§ **WHAT YOU WILL DO**:
1. In the bioequivalence abstract, over how many hours after each treatment were serial blood samples obtained?
2. List every drug that makes up the single-tablet regimen abbreviated E/C/F/TAF in the bioequivalence abstract.

§ **SELECTED EXTRACT**:

=-=-=-=-=

Bioequivalence of Two Co-formulations of Emtricitabine/Tenofovir Alafenamide Fixed-Dose Combinations with 200/10 mg and 200/25 mg

Zack J, Chu H, Chuck S, Rhee M, Koziara J, West S, Fang L and Kearney B

Emtricitabine/tenofovir alafenamide (FTC/TAF) is the next advancement in nucleotide reverse transcriptase inhibitor (NRTI) backbone for the treatment of HIV-1 in adults. Tenofovir disoproxil fumarate (TDF), an oral prodrug of tenofovir (TFV), is a preferred NRTI, but it is also associated with nephrotoxicity and reduced bone mineral density (BMD). TDF has been replaced by TAF, a novel, prodrug of TFV with a unique metabolic pathway leading to >90% lower circulating plasma of TFV. Less nephrotoxicity, less BMD reduction in treatment-naïve subjects, and BMD increase in virologically suppressed patients on TAF in clinical trials. The two studies presented here were conducted in healthy subjects. Study 1472 evaluated the pharmacokinetics (PK) and bioequivalence (BE) of the components of FTC/TAF 200/10 mg fixed-dose combination (FDC) administered with elvitegravir 150 mg and cobicistat 150 mg tablets to elvitegravir (E)/cobicistat (C)/FTC (F)/TAF (150/150/200/10 mg) single-tablet regimen (STR). Study 1473 evaluated the PK and BE of the components of FTC/TAF 200/25 FDC to E/C/F/TAF STR. One-hundred and 116 subjects were randomized into the single-dose, open-label, 2-way, crossover Phase 1 Study 1472 and Study 1473, respectively; two subjects did not complete Study 1472. Serial blood samples were obtained over 144 hours after administration of each treatment, and pharmacokinetic parameters were calculated. Formulation bioequivalence was assessed by 90% confidence intervals (CIs) for the geometric least-squares mean (GLSM) ratios of pharmacokinetic parameter AUClast, AUCinf, and Cmax for each component of FTC/TAF FDC to FTC and TAF administered as E/C/F/ TAF STR. The test and reference treatments were generally well tolerated. The 90% CIs for the GLSM ratios of the primary pharmacokinetic parameter AUClast, AUCinf, and Cmax for test versus reference treatments were within the protocol-specified bioequivalence boundary of 80% to 125% for FTC and TAF. FTC/TAF 200/10 mg and 200/25 mg are the next advancement in NRTI backbone for treatment of HIV-1 adults and adolescents, with an emphasis on safety while maintaining the efficacy and convenience of its predecessor.

=-=-=-=-=

§ **DATA SUPPLIED**:
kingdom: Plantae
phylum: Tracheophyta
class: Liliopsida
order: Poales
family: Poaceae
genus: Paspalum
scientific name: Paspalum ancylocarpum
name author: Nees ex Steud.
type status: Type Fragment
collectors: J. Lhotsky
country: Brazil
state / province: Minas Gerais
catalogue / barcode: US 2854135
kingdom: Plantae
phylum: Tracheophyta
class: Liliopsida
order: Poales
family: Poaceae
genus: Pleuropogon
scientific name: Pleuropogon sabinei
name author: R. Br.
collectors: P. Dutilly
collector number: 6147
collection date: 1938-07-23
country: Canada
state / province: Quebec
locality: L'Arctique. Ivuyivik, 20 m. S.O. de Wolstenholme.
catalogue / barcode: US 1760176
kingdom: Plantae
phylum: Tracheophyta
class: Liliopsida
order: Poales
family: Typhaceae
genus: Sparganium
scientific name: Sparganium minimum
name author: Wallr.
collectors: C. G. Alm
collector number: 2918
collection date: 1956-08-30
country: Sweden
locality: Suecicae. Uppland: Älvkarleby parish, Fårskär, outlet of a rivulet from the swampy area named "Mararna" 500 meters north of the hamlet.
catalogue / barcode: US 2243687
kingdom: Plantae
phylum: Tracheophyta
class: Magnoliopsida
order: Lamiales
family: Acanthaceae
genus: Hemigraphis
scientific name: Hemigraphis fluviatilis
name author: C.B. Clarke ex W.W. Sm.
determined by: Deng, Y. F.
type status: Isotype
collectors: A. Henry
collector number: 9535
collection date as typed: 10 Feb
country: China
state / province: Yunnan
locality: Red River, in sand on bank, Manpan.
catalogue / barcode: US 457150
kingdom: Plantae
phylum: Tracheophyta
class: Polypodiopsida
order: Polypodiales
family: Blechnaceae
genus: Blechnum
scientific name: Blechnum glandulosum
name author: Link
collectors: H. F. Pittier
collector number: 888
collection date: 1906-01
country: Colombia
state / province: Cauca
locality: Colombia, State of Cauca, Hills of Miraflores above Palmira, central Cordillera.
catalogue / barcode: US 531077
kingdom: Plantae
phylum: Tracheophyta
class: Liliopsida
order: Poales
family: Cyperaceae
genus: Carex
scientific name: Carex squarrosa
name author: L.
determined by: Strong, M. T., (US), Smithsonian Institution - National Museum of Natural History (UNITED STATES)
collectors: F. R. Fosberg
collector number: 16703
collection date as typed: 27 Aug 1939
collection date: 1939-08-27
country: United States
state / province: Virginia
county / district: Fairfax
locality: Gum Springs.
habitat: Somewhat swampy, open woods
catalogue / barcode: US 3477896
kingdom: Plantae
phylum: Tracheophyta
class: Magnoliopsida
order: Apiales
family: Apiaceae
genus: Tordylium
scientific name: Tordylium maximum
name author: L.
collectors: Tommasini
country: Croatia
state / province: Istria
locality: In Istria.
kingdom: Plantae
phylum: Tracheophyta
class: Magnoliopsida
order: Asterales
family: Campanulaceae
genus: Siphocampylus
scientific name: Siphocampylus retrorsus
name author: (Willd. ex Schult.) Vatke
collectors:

=-=-=-=-=

§ **RESPONSES TO THE EXERCISE**:
1. 144 hours

2.
- Elvitegravir
- Cobicistat
- Emtricitabine
- Tenofovir alafenamide